For each record below, give an exact transcription.

Stored data entries:
______

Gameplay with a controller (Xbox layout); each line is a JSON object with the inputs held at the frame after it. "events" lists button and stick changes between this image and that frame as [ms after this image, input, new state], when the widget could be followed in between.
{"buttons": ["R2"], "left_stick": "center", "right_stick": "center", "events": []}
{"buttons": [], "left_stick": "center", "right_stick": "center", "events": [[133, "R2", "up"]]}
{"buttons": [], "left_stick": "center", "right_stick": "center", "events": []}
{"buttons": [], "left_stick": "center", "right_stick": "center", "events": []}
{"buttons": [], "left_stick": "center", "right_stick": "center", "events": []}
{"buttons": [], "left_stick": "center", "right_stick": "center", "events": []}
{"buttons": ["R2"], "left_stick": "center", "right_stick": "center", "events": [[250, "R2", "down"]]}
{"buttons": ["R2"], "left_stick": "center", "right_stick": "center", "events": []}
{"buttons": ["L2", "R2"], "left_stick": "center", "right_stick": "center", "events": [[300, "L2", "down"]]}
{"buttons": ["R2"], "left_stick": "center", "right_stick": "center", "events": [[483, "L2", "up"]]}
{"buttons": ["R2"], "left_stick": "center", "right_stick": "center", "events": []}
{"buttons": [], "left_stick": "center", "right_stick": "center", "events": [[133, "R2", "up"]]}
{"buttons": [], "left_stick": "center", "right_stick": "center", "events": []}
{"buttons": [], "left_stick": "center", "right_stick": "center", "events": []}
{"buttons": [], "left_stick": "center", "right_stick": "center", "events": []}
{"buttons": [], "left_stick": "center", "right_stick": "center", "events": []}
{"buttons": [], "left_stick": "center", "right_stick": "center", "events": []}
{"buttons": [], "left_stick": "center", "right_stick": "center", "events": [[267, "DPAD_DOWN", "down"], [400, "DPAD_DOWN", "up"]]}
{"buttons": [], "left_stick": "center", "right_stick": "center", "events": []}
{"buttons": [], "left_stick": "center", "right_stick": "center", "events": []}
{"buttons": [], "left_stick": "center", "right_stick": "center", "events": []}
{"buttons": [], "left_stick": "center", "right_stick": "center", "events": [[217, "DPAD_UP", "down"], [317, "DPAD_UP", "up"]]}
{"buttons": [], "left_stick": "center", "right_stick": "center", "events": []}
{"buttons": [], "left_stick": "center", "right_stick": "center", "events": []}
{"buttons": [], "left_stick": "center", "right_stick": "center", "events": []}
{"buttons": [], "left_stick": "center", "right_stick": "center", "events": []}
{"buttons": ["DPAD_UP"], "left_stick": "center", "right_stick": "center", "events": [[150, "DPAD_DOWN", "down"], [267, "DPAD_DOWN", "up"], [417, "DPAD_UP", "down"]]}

______

TASK RESPONSE -
Gameplay with a controller (Xbox layout); each line is a JSON object with the inputs held at the frame after it. "events" lists button and stick changes between this image and that frame as [ms after this image, input, new state], when the widget could be followed in between.
{"buttons": ["R2"], "left_stick": "center", "right_stick": "center", "events": []}
{"buttons": [], "left_stick": "center", "right_stick": "center", "events": [[133, "R2", "up"]]}
{"buttons": [], "left_stick": "center", "right_stick": "center", "events": []}
{"buttons": [], "left_stick": "center", "right_stick": "center", "events": []}
{"buttons": [], "left_stick": "center", "right_stick": "center", "events": []}
{"buttons": [], "left_stick": "center", "right_stick": "center", "events": []}
{"buttons": ["R2"], "left_stick": "center", "right_stick": "center", "events": [[250, "R2", "down"]]}
{"buttons": ["R2"], "left_stick": "center", "right_stick": "center", "events": []}
{"buttons": ["L2", "R2"], "left_stick": "center", "right_stick": "center", "events": [[300, "L2", "down"]]}
{"buttons": ["R2"], "left_stick": "center", "right_stick": "center", "events": [[483, "L2", "up"]]}
{"buttons": ["R2"], "left_stick": "center", "right_stick": "center", "events": []}
{"buttons": [], "left_stick": "center", "right_stick": "center", "events": [[133, "R2", "up"]]}
{"buttons": [], "left_stick": "center", "right_stick": "center", "events": []}
{"buttons": [], "left_stick": "center", "right_stick": "center", "events": []}
{"buttons": [], "left_stick": "center", "right_stick": "center", "events": []}
{"buttons": [], "left_stick": "center", "right_stick": "center", "events": []}
{"buttons": [], "left_stick": "center", "right_stick": "center", "events": []}
{"buttons": [], "left_stick": "center", "right_stick": "center", "events": [[267, "DPAD_DOWN", "down"], [400, "DPAD_DOWN", "up"]]}
{"buttons": [], "left_stick": "center", "right_stick": "center", "events": []}
{"buttons": [], "left_stick": "center", "right_stick": "center", "events": []}
{"buttons": [], "left_stick": "center", "right_stick": "center", "events": []}
{"buttons": [], "left_stick": "center", "right_stick": "center", "events": [[217, "DPAD_UP", "down"], [317, "DPAD_UP", "up"]]}
{"buttons": [], "left_stick": "center", "right_stick": "center", "events": []}
{"buttons": [], "left_stick": "center", "right_stick": "center", "events": []}
{"buttons": [], "left_stick": "center", "right_stick": "center", "events": []}
{"buttons": [], "left_stick": "center", "right_stick": "center", "events": []}
{"buttons": ["DPAD_UP"], "left_stick": "center", "right_stick": "center", "events": [[150, "DPAD_DOWN", "down"], [267, "DPAD_DOWN", "up"], [417, "DPAD_UP", "down"]]}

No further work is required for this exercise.